Author(s): Z. Sando*1, F. N. G. A. Enoah2, J. Ateudjieu3, M. Demanou4, B. Anya5, M. Kobela6
Affiliation(s): 1Ministry of public health Yaounde-Cameroon, Gyneco-obstetric and paediatric hospital, Yaounde, 2Ministry of Public health, Gynaeco-obstetric and Paediatric Hospital, 3Ministry of Public health, Division of operational research, 4Ministry of public health Yaounde-Cameroon, Centre Pasteur, 5WHO-Cameroon, WHO, 6Ministry of Public health, Expanded program of immunization, Yaounde, Cameroon
Keywords: Yellow fever vaccine, Adverse events following immunization

In the perspective of putting in place of mass yellow fever vaccination campaigns, 12 African countries including Cameroon were targeted by the Global Alliance Vaccines and Immunization (GAVI) amongst the 34 countries of high risk of epidemic. The yellow fever vaccine is considered as one of the most efficient and sure vaccines and Adverse Events Following Immunization (AEFI) are rarely reported, the estimated risk being 1 to 3 cases per one million doses of vaccine administered. The vaccines used during the May 2009 mass vaccination campaign in the 62 health districts at high risk of yellow fever in Cameroon were supplied by Sanofi Pasteur Paris and Biomanguinhos in Brazil. This campaign involved a population of 7471062 persons, which constitutes 92% of the total population.
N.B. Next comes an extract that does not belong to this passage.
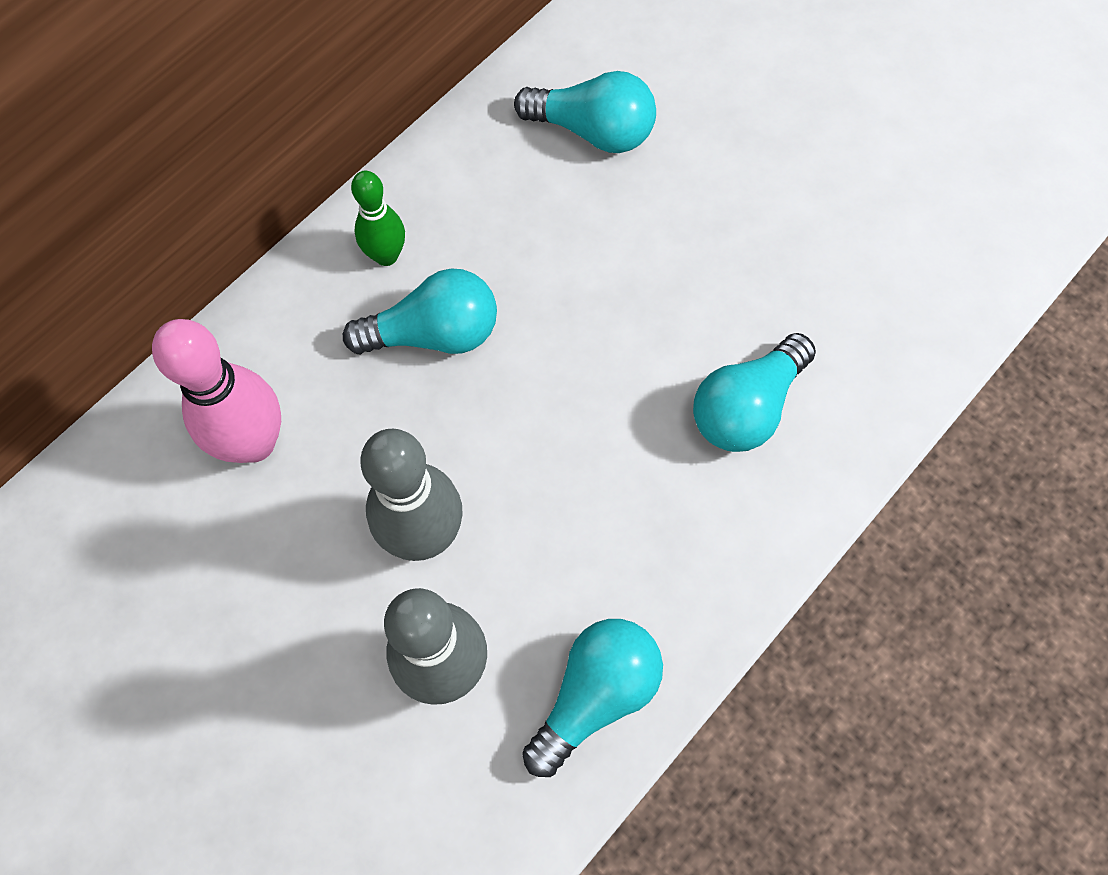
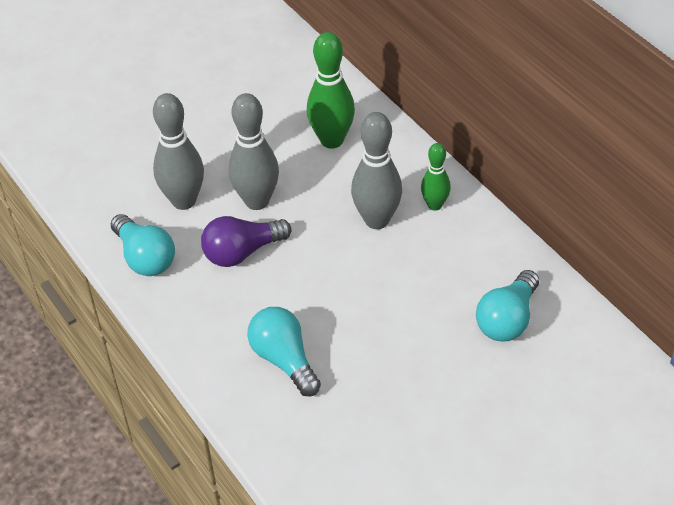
camera: 105 degrees right, 20 degrees down
(254, 442) = (332, 140): pink bowling pin -> green bowling pin
(434, 333) = (377, 220): turquoise light bulb -> grey bowling pin
(547, 527) = (242, 252): none -> purple light bulb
A multidisciplinary expert committee, made up of 13 persons was formed. This committee was assigned the task of elaborating the documents and monitoring materials and to investigate AEFI with the yellow fever vaccine, to investigate and classify all cases of severe AEFI. The members of the committee were briefed by national and international experts with good experience on the monitoring of AEFI with the yellow fever vaccine. Likewise central and regional supervisors were briefed as well as the principal field actors.


Amongst the 356 cases of the AEFI with the yellow fever vaccine notified during the period of monitoring, we registered 312 minor cases, representing a proportion of 87.64% and 53 severe cases, representing a proportion of 14.88%. Amongst the severe AEFI, 09 cases were excluded (03 cases reclassified as minor and 06 cases lacked information). We therefore had a total of 50 cases of severe AEFI, which corresponds to the expected number. Amongst these severe cases were 05 deaths. 44 cases of severe AEFI were investigated excluding the 05 deaths. Amongst these, 03 were viscerotropic, 2 were cases of hypersensitivity, 1 neurotropic, and 38 programmatic errors or coincidence.In conclusion, the monitoring of AEFI during the yellow fever mass vaccination campaign of May 2009 in Cameroon led to the confirmation of the rarity of AEFI with the yellow fever vaccine in general, but showed that there is a probability of the occurrence of severe AEFI. Severe AEFI in Cameroon were mostly due to programmatic errors and coincidences.